3. Turnover is part of business, yet turnover is
incredibly costly. Again, I cannot comment on the Amazon organizational chart,
but the Christmas trees at the other two organizations had constantly shifting
ornaments which changed branches at the pleasure of the leaders. That’s no way
to run a company.

4. I have also been through several strategic planning
processes at both of the places at which I was employed. They were all lengthy,
all costly in time and money, all filled with consultants, and all came to
nothing as the leaders took the plans, and tore them up or shelved them if they
ever read them at all. At Legacy I was told by the CEO that two of the executives
could have written the plan themselves. This was a plan that was arrived at by many teams of employees over
a year of work. The clinic never implemented the plan while I was there. The plan was
based on efficiency and quality—neither term was ever defined.

5. One would hope, that in organizations pledged to the
alleviation of suffering, that action would extend beyond the way the patients were treated to include the treatment of those who worked there. I was not even sure
the patients got the best the doctors had to offer because at both MD Anderson
and Legacy patient volumes were the criteria of physician performance not the
quality of the care delivered which was never adequately defined or measured.

6. All the CEOs “don’t recognize their ______ (type the
company name in here)” written about in the press. I am sure they don’t. Given
the complete dissociation of the CEOs from the actual business of the companies
they lead, of course they don’t recognize the company.

7. I have no idea if Amazon has a functional board, but I
know neither MD Anderson nor Legacy does. How do I know? MD Anderson has no
local board overseeing what the executives do at all. It is overseen by the UT
Board of Regents in Austin. The board’s members know next to nothing about
cancer or medicine unless they have been patients. Serious illness in yourself
or a relative should not be a qualification for a seat on an oversight board. I
was on the Legacy board before I joined the company as an employee. All the
deepest secrets of the clinics were kept from the board.
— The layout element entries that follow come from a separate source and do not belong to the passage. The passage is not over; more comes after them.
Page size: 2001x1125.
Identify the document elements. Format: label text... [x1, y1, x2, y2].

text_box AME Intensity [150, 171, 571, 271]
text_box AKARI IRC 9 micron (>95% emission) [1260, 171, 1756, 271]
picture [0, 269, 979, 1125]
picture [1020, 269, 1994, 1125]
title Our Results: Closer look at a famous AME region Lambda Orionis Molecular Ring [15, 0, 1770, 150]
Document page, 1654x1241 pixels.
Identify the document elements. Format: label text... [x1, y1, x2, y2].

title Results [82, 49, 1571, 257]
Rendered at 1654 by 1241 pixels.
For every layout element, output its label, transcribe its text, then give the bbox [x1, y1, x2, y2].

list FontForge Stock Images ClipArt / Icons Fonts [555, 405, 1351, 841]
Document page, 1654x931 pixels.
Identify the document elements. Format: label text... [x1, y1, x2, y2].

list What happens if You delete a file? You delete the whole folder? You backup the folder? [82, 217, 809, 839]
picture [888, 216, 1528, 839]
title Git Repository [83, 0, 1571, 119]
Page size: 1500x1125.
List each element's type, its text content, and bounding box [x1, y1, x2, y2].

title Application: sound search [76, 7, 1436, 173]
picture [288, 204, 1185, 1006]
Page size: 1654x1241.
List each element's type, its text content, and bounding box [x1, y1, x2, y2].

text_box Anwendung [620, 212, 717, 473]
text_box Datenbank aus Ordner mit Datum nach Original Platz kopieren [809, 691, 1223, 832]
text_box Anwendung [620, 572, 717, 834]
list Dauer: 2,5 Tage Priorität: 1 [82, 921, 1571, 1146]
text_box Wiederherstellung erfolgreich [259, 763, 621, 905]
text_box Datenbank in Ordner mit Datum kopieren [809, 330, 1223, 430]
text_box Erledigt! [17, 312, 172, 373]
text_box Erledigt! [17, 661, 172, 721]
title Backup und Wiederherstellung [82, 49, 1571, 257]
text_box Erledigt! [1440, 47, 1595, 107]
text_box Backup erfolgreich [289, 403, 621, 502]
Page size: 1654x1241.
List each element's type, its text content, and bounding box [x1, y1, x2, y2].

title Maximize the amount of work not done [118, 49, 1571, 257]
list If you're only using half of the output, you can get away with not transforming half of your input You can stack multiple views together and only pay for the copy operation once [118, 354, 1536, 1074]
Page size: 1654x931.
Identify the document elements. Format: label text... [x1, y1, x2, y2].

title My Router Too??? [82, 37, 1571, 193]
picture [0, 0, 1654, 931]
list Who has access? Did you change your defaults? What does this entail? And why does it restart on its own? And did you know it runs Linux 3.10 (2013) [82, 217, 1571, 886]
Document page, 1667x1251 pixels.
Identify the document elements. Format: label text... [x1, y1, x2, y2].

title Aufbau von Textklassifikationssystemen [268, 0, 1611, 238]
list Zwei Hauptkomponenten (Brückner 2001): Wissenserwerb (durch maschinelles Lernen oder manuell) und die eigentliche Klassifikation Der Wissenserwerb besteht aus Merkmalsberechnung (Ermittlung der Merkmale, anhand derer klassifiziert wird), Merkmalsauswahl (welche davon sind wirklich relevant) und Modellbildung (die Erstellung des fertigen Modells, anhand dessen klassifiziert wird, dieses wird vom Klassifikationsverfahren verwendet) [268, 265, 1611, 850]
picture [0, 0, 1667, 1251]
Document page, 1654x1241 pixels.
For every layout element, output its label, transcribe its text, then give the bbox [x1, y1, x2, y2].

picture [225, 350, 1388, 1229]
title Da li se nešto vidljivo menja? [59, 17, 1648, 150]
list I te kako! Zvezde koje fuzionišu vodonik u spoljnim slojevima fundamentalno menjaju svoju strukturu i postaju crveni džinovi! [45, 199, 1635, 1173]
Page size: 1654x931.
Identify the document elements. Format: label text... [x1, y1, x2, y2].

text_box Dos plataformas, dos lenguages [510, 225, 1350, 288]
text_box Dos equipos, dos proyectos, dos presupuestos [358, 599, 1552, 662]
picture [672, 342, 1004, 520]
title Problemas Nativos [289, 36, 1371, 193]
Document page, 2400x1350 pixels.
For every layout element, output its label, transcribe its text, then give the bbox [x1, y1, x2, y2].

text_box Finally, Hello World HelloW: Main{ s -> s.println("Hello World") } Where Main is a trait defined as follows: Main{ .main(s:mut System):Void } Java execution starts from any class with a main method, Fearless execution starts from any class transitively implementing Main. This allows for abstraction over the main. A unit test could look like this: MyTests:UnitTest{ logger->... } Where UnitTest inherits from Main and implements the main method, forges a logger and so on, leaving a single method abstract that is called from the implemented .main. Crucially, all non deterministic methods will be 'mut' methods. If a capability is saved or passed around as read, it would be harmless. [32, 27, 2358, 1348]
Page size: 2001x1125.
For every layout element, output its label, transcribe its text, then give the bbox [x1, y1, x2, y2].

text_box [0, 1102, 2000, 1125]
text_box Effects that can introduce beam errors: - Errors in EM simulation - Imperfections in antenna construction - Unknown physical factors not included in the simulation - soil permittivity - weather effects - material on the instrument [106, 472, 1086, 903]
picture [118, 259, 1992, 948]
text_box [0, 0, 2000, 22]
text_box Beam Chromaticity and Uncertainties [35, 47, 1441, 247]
Its members were
unpaid and felt they were “doing good.” This includes me and I was both a
physician and MBA and should have been able to figure out what was going on but
two of the highest ranking executives at Legacy are ex-Enron felons and they
know how to deceive people very well. They have had practice. Their pictures
are prominently displayed in The Smartest
Guys in the Room
, the book about the Enron scandal. I came to know, like,
and then distrust them. I am not sure they learned a whole lot in jail.

The
leaders of these business entities, some overseeing billions of dollars, really
do not care about their employees or the patients in the case of the latter two
entities. In that way the two health care entities are just like Jeff Bezos and Amazon.

I
am sure glad my son doesn’t work at Amazon any more and if he goes back, I hope
he is greeted by a new CEO, with a new idea of culture. Darwinism is great for
nature, besides, it isn’t optional in the forest. It is less good for people.

CEOs
set the culture of the organizations they run. For good or for evil. It’s a
choice. Choose wisely CEOs and all you perspective employees as well.